De voorzitter geeft aan dat nu bijna de finale is bereikt van een proces dat al een jaar geleden is ingezet, o.a. met een commissie extern. Als de commissie zich kan vinden in de wijze waarop het college haar opmerkingen heeft verwerkt in deze notitie, zal de oplegnotitie worden verwerkt in de nota zoals die er al ligt. Dit nieuwe geheel zal in november aan de raad ter vaststelling worden aangeboden.
De commissie stelt vragen en maakt opmerkingen over
Beschaduwing;
De vraag of het college of de raad beslist over de hoogte van gebouwen;
Onduidelijkheid welke instantie over de aanvraag ‘gaat’;
De verwijzing naar de zichtlijnen is niet duidelijk;
De volgorde van de ingekleurde kaarten;
Opnemen van ‘parkeren’;
Duurzame kwaliteit van de hoogbouw;
De checklist voor het optoppen (niet helemaal volledig / niet voor ieder begrijpelijk);
De beperking tot een maximale hoogte van 75 meter;
Ontbreken van een visie op ‘luchtgebonden bouwen’;
Het gevaar dat de creativiteit wordt ingeperkt;
Wethouder Grashoff antwoordt dat kaart 2 aangeeft waar iets kan, kaart 1 geeft aan wat er dan kan.
Het college heeft ruimte nodig om binnen de aangegeven kaders te opereren, op de aanvragen wordt door het college beslist. Als er een wijziging van het bestemmingsplan nodig is, geldt de normale routine.
De checklist is in eerste instantie bedoeld voor de beoordeling van het plan, maar kan ook dienen voor de initiatiefnemers. De lijst is niet te moeilijk, omdat indieners zelf ofwel bouwbedrijven zijn, ofwel zich laten bijstaan door professionals. Zonlichttoetreding is het omgekeerde van beschaduwing.

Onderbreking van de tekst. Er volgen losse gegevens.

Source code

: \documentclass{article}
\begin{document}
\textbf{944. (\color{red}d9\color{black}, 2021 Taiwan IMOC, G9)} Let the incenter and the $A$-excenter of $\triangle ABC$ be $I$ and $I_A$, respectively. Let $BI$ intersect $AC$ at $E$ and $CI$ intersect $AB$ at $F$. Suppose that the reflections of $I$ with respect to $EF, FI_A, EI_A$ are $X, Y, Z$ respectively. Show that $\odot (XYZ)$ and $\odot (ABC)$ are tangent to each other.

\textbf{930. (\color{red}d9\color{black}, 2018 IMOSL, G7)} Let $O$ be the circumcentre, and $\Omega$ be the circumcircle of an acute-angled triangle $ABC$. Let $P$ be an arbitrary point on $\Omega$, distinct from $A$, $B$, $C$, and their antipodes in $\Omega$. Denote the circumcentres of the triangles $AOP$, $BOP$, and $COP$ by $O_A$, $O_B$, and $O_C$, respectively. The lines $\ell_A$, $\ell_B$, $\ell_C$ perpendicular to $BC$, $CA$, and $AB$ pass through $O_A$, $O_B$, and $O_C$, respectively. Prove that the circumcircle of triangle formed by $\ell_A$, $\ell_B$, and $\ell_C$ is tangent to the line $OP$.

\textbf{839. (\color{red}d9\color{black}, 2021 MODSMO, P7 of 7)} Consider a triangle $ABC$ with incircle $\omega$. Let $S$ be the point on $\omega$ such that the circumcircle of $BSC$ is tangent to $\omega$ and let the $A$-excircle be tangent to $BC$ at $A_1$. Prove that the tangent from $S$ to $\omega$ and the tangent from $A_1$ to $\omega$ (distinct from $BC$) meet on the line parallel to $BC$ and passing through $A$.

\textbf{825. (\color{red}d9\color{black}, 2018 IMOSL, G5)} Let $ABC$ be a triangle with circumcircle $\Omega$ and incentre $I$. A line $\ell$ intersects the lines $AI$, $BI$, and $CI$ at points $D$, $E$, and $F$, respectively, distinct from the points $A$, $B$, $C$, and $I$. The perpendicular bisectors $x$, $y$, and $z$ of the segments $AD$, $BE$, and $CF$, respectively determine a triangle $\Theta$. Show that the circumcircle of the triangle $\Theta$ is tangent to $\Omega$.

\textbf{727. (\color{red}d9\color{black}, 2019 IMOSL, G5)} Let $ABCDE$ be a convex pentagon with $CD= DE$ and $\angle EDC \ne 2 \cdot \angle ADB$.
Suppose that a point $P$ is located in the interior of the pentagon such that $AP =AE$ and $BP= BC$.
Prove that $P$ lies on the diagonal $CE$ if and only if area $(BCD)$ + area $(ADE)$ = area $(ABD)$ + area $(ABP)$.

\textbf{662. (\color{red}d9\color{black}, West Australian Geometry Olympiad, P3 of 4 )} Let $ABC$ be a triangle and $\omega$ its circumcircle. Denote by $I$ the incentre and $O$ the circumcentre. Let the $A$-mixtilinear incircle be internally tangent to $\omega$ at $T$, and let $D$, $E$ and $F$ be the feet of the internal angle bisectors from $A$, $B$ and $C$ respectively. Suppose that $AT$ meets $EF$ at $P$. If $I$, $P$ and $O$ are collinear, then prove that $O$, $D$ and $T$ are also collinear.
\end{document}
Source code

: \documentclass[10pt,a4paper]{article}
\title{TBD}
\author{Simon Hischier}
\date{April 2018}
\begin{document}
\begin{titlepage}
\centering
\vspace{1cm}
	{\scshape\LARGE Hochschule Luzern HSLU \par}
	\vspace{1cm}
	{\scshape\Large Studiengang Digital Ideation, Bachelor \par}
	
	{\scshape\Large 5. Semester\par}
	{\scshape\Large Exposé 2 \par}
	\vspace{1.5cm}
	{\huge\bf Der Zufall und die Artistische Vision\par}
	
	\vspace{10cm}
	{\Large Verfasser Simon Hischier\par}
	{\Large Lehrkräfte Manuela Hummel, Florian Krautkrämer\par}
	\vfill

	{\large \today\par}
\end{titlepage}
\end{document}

Het loket is bouwtoezicht. Inhoudelijke toetsing van de plannen gebeurt bij de afdeling bij Ruimtelijke ordening en verder is er de welstandscommissie. Dat is niet anders dan nu het geval is.
Toezeggingen:
- Elke hoogbouweffectrapportage gaat ter kennisname naar de 
  commissie.
- In de tekst van de nota wordt met betrekking tot de zichtlijnen  
  aangegeven: de zichtlijnen volgens kaart 4
- Het oplossen van parkeerbehoefte onder of juist boven het     
  maaiveld (in elk geval niet erop): de bestaande tekst zal worden
  aangescherpt.

De fracties LD, SB, CDA, GroenLinks, VVD, CU/SGP en D66 adviseren de raad positief. Fractie PvdA adviseert negatief. Fractie STIP neemt het stuk terug naar de fractie en overweegt een amendement ter verhoging van de maximale bouwhoogte.

Sluiting
De vergadering wordt om 23.50 uur gesloten.